On Wednesday morning, James Wells introduced the session ‘Recreating organs from pluripotent stem cells’. This addressed cell fate decisions in the developing mouse thyroid gland or lung (Sabine Costagliola), the human lung (Jason Spence and Hans-Willem Snoeck), the human salivary gland (Cecilia Rocchi), and the human forebrain (Flora Vaccarino), studied primarily through single-cell transcriptome and enhancer analyses. Finally, it was the turn of Mathew Garnett, who started by showing that the worldwide number of new cases of cancer each year is around twice the population of Switzerland.

Interested in using precision organoid models to study cancer and patients’ responses to treatment, Garnett is now contributing to the development of the Human Cancer Models Initiative. Its goal is to create a new generation of molecularly annotated cancer models, which will be widely beneficial to the scientific community.

After the second poster session, there were talks on ‘Organoids and disease modelling’, introduced by Anne Grapin-Botton. Among the topics covered were the use of 3D organoids to model liver regeneration and disease (Meritxell Huch), and to study cancers of the bladder (Michael Shen), pancreas (David Tuveson), breast (Martin Jechlinger), and colon (Henner Farin).

The day ended beautifully with the conference dinner in the EMBL canteen and the delightful live music that brought together the diverse group of researchers once again.

The final day of the conference was dedicated to ‘Cells and materials in regenerative medicine’. Matthias Lutolf discussed some of the ongoing efforts in his research group to develop next-generation organoids through tissue engineering. Meritxell Cutrona reported advances in nanoparticle tracking in 3D structures, which is particularly useful for drug delivery. Lakmali Atapattu described 3D bioprinting of tumoroids. Henrik Renner presented a high throughput-compatible workflow for the generation, culture, and optical analysis of neural human organoids.

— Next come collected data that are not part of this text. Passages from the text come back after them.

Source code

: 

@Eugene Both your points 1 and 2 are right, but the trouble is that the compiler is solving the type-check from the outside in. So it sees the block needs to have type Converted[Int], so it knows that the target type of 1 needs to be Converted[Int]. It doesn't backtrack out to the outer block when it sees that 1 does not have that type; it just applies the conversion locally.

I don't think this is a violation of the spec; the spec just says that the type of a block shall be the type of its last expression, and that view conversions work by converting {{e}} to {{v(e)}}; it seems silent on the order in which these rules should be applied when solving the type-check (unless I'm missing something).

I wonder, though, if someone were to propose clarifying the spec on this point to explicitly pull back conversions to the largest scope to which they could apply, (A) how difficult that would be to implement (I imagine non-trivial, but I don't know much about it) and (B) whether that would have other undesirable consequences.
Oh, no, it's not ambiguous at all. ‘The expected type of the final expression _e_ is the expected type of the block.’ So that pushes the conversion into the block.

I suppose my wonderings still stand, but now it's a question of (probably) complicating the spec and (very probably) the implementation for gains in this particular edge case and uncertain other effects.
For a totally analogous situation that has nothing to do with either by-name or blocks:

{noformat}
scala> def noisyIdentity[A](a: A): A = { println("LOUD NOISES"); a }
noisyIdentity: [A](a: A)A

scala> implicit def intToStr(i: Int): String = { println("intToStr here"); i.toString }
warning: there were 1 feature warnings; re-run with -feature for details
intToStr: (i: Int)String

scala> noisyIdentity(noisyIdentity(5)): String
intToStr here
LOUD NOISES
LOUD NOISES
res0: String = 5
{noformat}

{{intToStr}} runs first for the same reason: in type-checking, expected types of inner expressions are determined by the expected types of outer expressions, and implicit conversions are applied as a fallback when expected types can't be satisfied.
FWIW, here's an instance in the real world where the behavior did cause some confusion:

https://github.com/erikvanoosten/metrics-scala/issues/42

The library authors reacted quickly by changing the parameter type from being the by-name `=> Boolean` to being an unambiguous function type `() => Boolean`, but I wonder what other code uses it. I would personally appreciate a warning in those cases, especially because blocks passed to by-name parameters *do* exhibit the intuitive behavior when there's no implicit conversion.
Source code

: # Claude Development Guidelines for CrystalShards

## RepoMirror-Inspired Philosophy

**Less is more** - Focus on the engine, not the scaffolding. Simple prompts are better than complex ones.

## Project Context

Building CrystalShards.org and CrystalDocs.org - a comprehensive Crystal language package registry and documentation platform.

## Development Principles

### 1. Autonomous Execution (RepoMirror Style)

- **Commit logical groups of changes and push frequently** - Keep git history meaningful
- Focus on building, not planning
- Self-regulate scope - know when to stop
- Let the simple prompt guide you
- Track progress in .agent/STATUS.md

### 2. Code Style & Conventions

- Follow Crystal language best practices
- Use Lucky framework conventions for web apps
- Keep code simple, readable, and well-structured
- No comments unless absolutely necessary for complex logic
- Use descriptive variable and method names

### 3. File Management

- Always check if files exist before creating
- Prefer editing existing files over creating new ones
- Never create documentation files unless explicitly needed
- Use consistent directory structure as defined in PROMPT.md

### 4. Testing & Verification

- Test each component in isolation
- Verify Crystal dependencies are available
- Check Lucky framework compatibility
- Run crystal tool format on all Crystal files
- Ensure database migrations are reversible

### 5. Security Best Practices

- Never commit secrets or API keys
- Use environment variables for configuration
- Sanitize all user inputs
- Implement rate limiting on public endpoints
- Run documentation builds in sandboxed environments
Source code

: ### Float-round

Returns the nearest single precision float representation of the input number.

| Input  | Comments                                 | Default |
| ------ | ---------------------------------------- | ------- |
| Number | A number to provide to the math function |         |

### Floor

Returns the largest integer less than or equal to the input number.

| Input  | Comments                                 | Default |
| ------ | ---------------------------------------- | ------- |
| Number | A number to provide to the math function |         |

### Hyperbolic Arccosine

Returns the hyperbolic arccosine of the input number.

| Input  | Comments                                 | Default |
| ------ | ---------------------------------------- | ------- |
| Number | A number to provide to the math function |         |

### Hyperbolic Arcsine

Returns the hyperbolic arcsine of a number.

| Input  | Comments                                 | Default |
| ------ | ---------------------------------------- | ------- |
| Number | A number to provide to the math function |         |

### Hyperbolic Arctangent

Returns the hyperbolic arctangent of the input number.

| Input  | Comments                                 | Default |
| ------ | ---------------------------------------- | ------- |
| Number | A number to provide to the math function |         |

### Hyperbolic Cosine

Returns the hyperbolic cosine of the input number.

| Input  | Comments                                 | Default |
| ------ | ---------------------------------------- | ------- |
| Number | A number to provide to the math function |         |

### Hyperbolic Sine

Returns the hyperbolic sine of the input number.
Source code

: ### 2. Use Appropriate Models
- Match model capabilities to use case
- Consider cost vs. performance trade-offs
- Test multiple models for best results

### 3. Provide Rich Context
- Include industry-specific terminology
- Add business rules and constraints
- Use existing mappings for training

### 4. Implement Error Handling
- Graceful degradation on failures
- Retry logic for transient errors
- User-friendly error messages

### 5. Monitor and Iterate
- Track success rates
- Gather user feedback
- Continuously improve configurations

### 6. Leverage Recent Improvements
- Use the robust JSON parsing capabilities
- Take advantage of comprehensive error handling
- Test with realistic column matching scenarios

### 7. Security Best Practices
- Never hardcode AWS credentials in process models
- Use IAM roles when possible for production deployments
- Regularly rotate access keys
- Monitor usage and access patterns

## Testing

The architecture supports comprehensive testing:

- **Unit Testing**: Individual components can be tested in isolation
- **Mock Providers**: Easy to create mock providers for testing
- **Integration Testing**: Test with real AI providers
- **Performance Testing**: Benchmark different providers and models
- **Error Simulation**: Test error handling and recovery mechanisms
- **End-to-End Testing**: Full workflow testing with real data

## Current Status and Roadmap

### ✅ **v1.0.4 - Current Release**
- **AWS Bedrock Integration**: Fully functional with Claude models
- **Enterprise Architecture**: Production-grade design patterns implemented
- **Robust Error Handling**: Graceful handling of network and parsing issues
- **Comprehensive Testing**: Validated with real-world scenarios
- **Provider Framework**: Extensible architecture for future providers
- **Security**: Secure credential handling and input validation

Rob Coppes and Melissa Little reported on promising progress in improving cancer treatment, using glandular and kidney organoids, respectively. James Wells gave a talk on the applications of gastrointestinal organoids, concluding with some food for thought for the audience: “It is better to collaborate, than to compete.”

The Symposium ended with the poster prizes, sponsored by EMBO Reports, EMBO Molecular Medicine, and Sartorius. Personally, I found these four days extremely stimulating, full of opportunities for interaction and discussion. I believe most of my fellow researchers got the same feeling: 3D organoid systems are revolutionising molecular biology and driving the development of better clinical therapies, and we are all contributing to this revolution.

What will we be able to achieve with organoids in two years’ time?